Extracted page text data:
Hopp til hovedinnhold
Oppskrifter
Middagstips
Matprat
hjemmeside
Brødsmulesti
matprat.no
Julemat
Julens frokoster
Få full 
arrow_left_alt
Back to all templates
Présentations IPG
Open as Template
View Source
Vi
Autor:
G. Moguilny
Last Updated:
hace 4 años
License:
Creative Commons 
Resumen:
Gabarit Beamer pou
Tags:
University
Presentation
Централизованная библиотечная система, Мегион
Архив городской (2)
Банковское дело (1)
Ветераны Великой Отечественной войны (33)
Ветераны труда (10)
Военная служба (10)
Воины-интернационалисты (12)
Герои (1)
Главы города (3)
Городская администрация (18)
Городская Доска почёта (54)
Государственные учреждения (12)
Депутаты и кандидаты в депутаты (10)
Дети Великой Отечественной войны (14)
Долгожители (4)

* * *

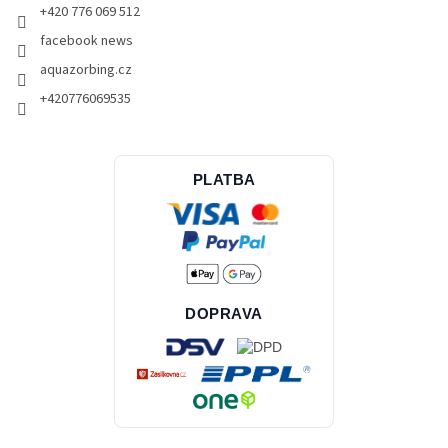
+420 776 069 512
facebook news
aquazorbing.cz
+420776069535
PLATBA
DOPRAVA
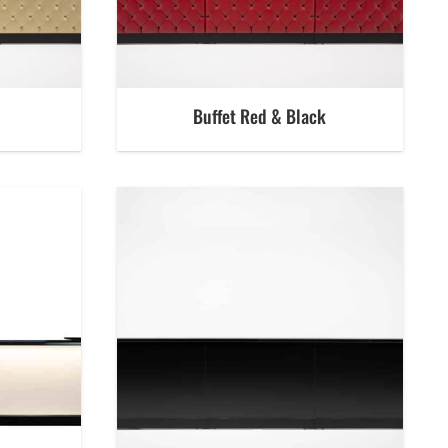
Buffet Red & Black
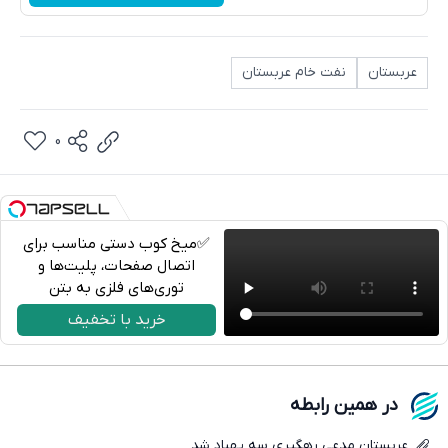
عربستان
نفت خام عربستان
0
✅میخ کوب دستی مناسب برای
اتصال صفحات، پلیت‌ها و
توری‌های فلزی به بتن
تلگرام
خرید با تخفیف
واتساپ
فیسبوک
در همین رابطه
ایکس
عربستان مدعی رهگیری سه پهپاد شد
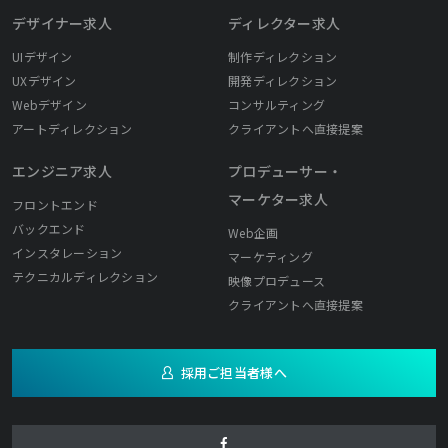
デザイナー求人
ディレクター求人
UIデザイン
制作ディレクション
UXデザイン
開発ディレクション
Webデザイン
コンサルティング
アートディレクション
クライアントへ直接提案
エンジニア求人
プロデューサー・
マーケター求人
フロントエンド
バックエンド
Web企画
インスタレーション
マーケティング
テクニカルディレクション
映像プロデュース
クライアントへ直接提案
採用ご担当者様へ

Instructions to follow: Rewrite the rows from the line containing "776 069 512" through the line containing "عربستان مدعی رهگیری سه پهپاد شد", including both, as a numbered list that omits blank lines and the picture markers.

Answer box:
1. +420 776 069 512
2. facebook news
3. aquazorbing.cz
4. +420776069535
5. PLATBA
6. DOPRAVA
7. Buffet Red & Black
8. عربستان
9. نفت خام عربستان
10. 0
11. ✅میخ کوب دستی مناسب برای
12. اتصال صفحات، پلیت‌ها و
13. توری‌های فلزی به بتن
14. تلگرام
15. خرید با تخفیف
16. واتساپ
17. فیسبوک
18. در همین رابطه
19. ایکس
20. عربستان مدعی رهگیری سه پهپاد شد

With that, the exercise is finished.